My early career has also taught me the dangers of drawing personal worth from your nine-to-five. Personal worth should come from internal characteristics that aren’t transient. These characteristics may include honesty or tenacity or kindness, those things that remain with you through rotating job titles. Leaning on your professional accomplishments as a crutch is dangerous, and can atrophy your confidence in these personal qualities.

Around the same time I finished Enlightment Now, I began listening to the Slow Burn podcast. I got roped in because I heard season one was on the Watergate Scandal (I’m guilty of being afflicted with a mild Nixon obsession) and was assured that the podcast explored only side alleys and underreported stories, so I would be sure to learn something new. I wasn’t disappointed, I highly recommend the podcast to anyone who’s watched All the President’s Men.

This led me to await and consume the second season on the Clinton impeachment as it came out. In the penultimate episode, Dick Morris, long-time political consultant and pre-96 Clinton confidant, describes Clinton less as an empathetic and charismatic leader, and more as a pathological narcissist. Instead of genuinely empathizing with others’ feelings, Morris describes a process whereby Clinton simply reflects those same feelings back at people, in an effort at instant validation. So as Narcissus stared at his own reflection in a pool of water, Clinton stared into eyes (friends’ eyes, voters’ eyes, lovers’ eyes). Politics then became a professional pursuit to meet some unmet need for personal validation.

Perhaps it is folly to humanize politicians in the first place. Mercifully, I do not know any personally, but from afar they seem to be caricatures of real-life people: helium-inflated ego, a penchant for mendacity, and trace amounts of carbon compound.

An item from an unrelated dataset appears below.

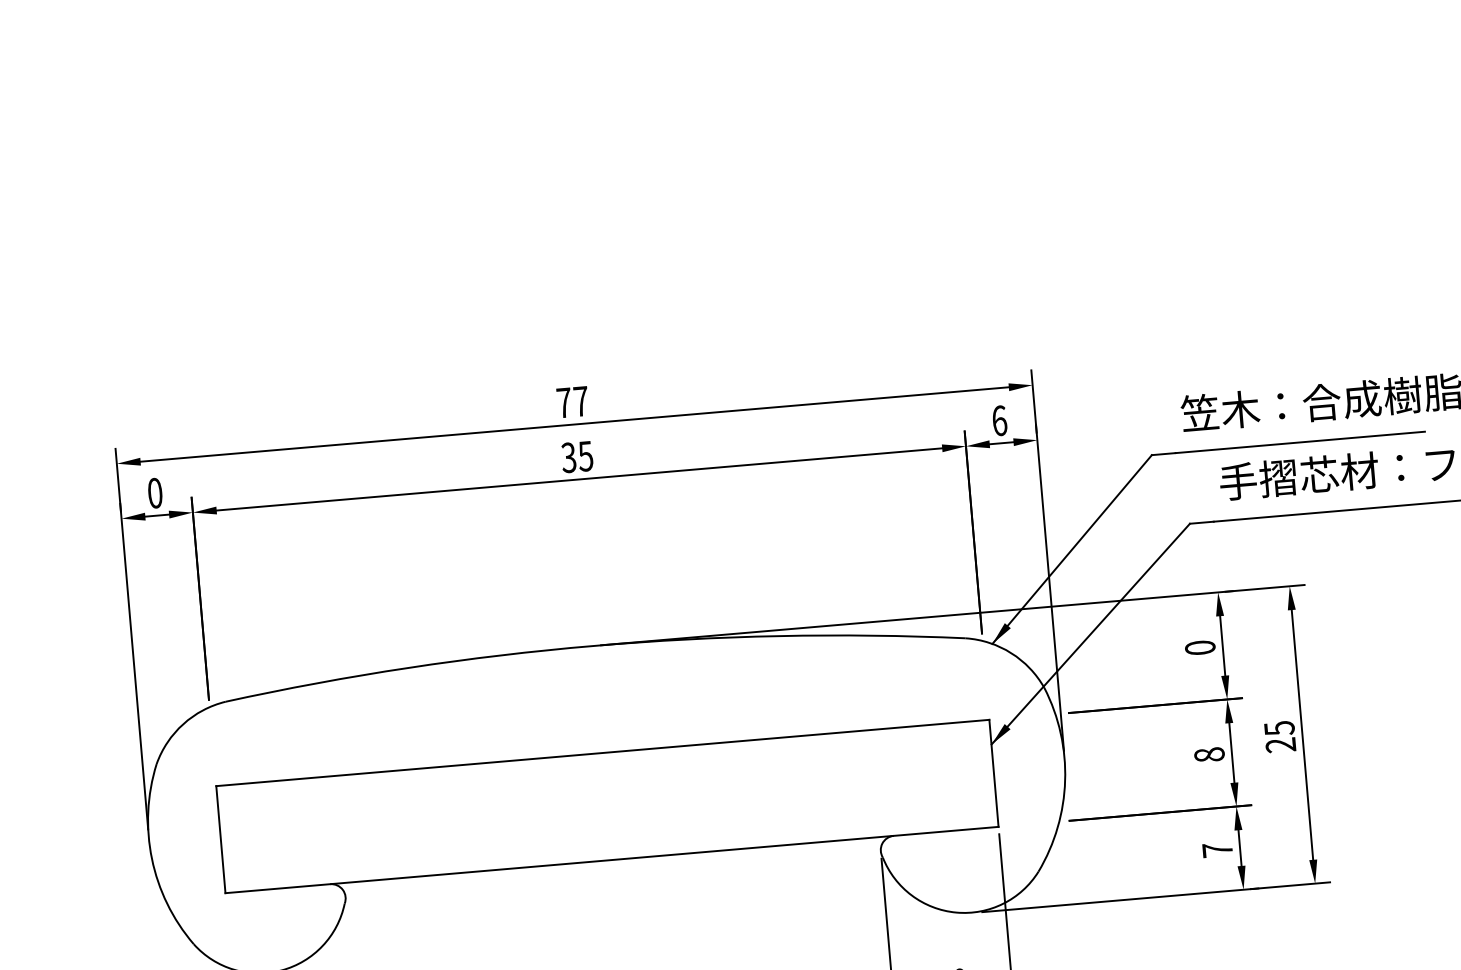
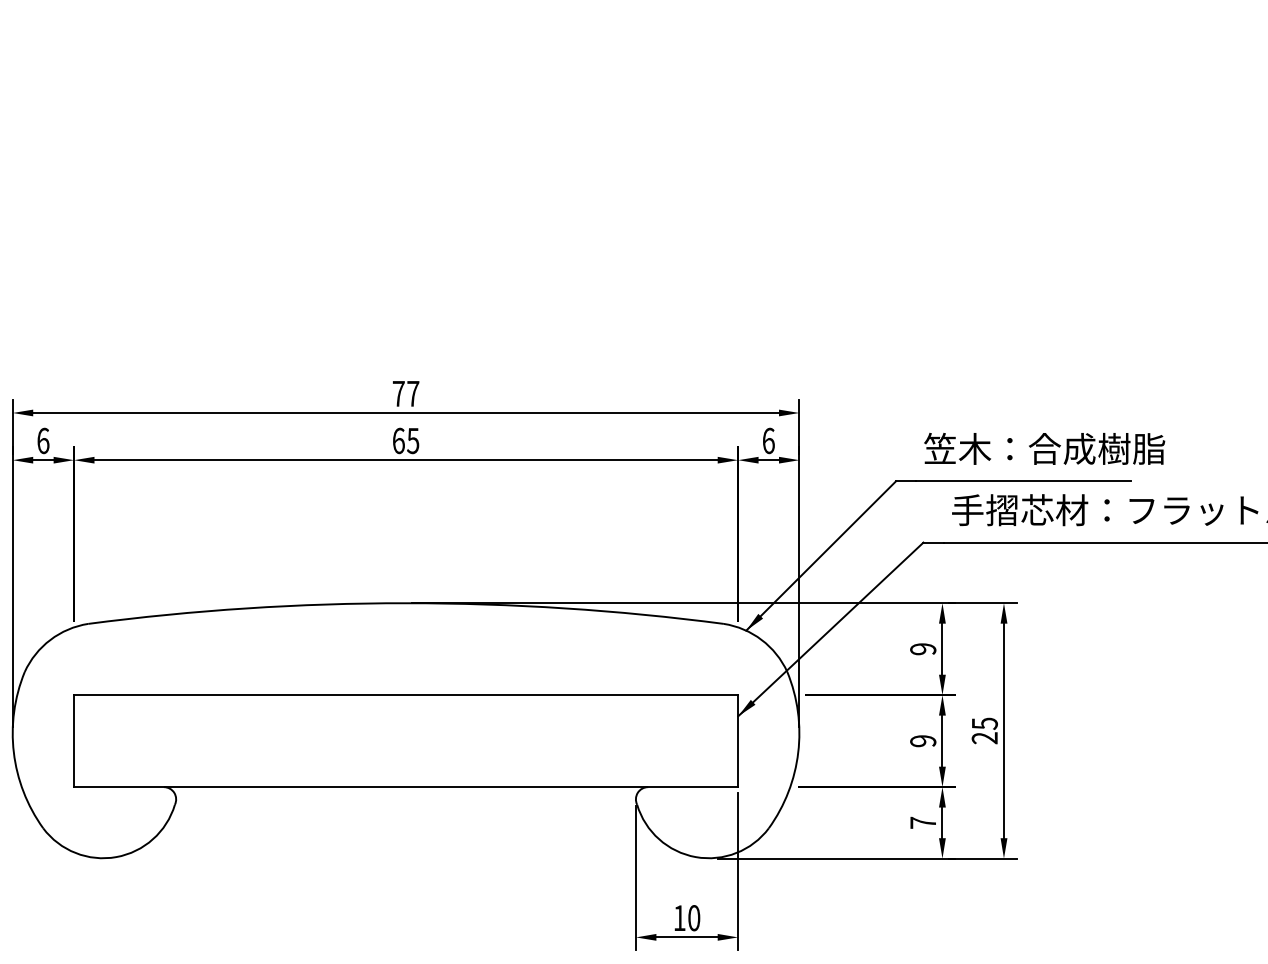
text: (568, 457) -> (398, 440), 35 -> 65
text: (155, 492) -> (43, 440), 0 -> 6
text: (1200, 648) -> (923, 649), 0 -> 9
text: (1209, 755) -> (923, 741), 8 -> 9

We may have better luck with the artist.

Did T.S. Eliot enjoy writing poetry for the sake of writing it? Or did he draw worth from knowing that years later someone would be listening to him recite The Love Song of Alfred J. Prufrock on Spotify?

My initial reaction is that T.S. Eliot looked at a gloaming in the distance, saw a patient etherized on a table, and wrote it down as an afterthought, hoping that someone else would see what he saw.

The operative word above is afterthought. The sharing was incidental to his joy, which came from seeing what he saw: a sedated sun being put to rest in the evening.

Most of us are in public health because we want to help others, but there’s nothing wrong with enjoying it along the way. I often find myself working to solve a challenging health problem because I’m just curious, driven less by some altruistic instinct to end suffering, and more by a thirst for knowledge. If these are the joyful means to some remotely impactful end, I am okay with this, as I think you should be.